Functional clustering of dendritic activity during decision-making


#1

This paper has huge implications on what is going on in the dendrites.
The claim is that much smaller dendrite segments than previously recognized can individually process task specific memory.


#2

This is a similar finding to that of the article discussed in thread:

In that article they find that nearby synapses cooperate with each other, and that this cooperation decays exponentially with distance along the dendrite. They relate the dendrites segments to function compartments. They find that by default the dendrite functions with a few large compartments but that certain conditions (such as inhibition) can split the dendrite into many small compartments. Bitking’s article finds that in-vivo, dendrites typically operate with many very small compartments.


#3

This is one of the things I’ve been looking into a little bit. Without having made a scientific exploration of the subject, I can still say that it generates interesting results.

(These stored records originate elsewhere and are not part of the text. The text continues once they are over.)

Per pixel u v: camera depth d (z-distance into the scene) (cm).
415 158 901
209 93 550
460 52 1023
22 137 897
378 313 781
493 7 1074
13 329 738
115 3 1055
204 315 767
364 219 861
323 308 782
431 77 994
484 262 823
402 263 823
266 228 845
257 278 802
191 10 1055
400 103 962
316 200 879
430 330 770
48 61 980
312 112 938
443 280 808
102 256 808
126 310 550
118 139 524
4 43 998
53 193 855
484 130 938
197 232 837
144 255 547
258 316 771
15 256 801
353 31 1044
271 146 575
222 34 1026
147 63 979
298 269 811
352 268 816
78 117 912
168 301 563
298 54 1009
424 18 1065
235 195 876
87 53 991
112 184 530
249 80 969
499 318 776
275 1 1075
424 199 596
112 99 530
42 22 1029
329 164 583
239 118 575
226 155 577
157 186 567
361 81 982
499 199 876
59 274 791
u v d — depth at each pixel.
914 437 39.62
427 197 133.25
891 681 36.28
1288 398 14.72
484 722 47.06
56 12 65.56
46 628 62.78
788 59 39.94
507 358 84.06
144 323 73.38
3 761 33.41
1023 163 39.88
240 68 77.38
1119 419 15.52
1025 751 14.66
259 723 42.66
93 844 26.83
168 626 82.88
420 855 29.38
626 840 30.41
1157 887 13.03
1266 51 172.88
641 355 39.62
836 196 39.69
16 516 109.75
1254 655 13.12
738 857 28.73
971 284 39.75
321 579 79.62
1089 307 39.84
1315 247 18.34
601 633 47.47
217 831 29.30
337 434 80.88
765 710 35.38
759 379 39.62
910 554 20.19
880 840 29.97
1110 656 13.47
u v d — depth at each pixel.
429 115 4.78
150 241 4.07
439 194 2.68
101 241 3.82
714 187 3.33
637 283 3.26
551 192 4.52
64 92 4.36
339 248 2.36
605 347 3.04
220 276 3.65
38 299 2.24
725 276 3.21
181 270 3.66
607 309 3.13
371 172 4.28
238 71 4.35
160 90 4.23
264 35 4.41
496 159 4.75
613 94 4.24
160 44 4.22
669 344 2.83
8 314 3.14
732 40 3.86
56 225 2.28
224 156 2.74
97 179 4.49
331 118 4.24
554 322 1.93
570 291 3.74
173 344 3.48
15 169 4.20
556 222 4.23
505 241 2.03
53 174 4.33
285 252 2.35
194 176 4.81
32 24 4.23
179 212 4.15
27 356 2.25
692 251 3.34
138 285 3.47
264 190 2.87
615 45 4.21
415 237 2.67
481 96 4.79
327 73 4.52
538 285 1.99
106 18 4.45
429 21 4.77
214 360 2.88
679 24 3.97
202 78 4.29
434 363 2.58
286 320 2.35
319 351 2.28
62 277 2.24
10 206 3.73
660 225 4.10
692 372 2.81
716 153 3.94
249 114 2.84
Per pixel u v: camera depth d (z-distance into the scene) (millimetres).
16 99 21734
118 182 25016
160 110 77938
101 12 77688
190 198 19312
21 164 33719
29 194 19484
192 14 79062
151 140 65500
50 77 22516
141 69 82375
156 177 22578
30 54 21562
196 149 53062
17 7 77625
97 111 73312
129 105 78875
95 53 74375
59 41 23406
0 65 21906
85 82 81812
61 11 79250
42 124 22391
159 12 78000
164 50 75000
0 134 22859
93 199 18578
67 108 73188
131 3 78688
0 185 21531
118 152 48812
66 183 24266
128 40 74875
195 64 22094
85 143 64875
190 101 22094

You pay in computation and memory because the order of synapse creation needs to be preserved and I haven’t found any really effective way to evaluate dendrite activation without trashing the cache.


#4

I found that the state of the dendrite can be computed quickly if you assume that the effect of each synapse on the rest of the dendrite tree exponentially decays with distance along the dendrite. All of the exponentials factor and you can compute the end result in linear time (with respect to the size of the dendrite). In theory O(N) is fast…

Scientific code is designed to break the cache, it often uses each memory location once or twice. RAM on the other hand is reaching a price point where its no longer a limitting factor :slight_smile:


#5

Thanks I came here to ask about the same thing since I saw the article and it made me nervous that the problem could be even much more complex. But if I understood your reply, you already explored modeling that feature with modified HTM though and found it doesn’t blow up the computation to account for it? Will the main HTM implementation be changed now?


#6

We have no plans of this at the moment. Research is heading towards an attempt to explain orientation as a part of object recognition.


#7

So i found that it performed as well as the original model and took a lot longer to run. Maybe if i added up-down states or SOM inhibition to the model then the dendrites performance might improve enough to justify the added complexity of modeling at the 1um resolution Vs. 100um. You can read my report on this project at https://github.com/ctrl-z-9000-times/dendrite_experiments/blob/master/dendrites.pdf


#8

Thanks for your work on it. I get the uneasy feeling what you mention about “up-down states or SOM inhibition” might be necessary then? If this feature distinguishes human neurons it seems likely it is functionally relevant to the correct model. But I feel optimistic knowing people like you are already exploring that direction.

I hope the model will improve and someday they will make custom chips that implement genuine functionaly cortical columns like we do with GPU cores now!!